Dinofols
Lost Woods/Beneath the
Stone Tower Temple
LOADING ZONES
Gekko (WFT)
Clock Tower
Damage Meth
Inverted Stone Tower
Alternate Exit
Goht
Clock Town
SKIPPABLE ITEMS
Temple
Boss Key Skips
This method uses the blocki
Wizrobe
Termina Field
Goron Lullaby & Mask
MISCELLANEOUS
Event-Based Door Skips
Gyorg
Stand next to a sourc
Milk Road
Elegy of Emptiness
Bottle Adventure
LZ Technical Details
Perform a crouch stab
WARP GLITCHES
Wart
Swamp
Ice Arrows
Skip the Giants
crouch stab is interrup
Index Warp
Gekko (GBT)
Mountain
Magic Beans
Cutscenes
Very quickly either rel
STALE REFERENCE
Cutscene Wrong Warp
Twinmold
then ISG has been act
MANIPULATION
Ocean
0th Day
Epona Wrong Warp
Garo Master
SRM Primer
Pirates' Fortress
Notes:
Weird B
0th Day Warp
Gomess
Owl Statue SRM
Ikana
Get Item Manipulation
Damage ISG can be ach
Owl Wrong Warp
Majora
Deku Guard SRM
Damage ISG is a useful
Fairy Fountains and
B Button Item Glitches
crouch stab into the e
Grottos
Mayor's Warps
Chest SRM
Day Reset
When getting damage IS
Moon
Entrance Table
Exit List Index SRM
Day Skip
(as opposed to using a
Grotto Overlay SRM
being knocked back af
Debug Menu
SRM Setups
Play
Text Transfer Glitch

= = = = = = =

### Work to complete
Give every entry again, exactly as it reads.

### Finished exercise
Dinofols
Lost Woods/Beneath the
Stone Tower Temple
LOADING ZONES
Gekko (WFT)
Clock Tower
Damage Meth
Inverted Stone Tower
Alternate Exit
Goht
Clock Town
SKIPPABLE ITEMS
Temple
Boss Key Skips
This method uses the blocki
Wizrobe
Termina Field
Goron Lullaby & Mask
MISCELLANEOUS
Event-Based Door Skips
Gyorg
Stand next to a sourc
Milk Road
Elegy of Emptiness
Bottle Adventure
LZ Technical Details
Perform a crouch stab
WARP GLITCHES
Wart
Swamp
Ice Arrows
Skip the Giants
crouch stab is interrup
Index Warp
Gekko (GBT)
Mountain
Magic Beans
Cutscenes
Very quickly either rel
STALE REFERENCE
Cutscene Wrong Warp
Twinmold
then ISG has been act
MANIPULATION
Ocean
0th Day
Epona Wrong Warp
Garo Master
SRM Primer
Pirates' Fortress
Notes:
Weird B
0th Day Warp
Gomess
Owl Statue SRM
Ikana
Get Item Manipulation
Damage ISG can be ach
Owl Wrong Warp
Majora
Deku Guard SRM
Damage ISG is a useful
Fairy Fountains and
B Button Item Glitches
crouch stab into the e
Grottos
Mayor's Warps
Chest SRM
Day Reset
When getting damage IS
Moon
Entrance Table
Exit List Index SRM
Day Skip
(as opposed to using a
Grotto Overlay SRM
being knocked back af
Debug Menu
SRM Setups
Play
Text Transfer Glitch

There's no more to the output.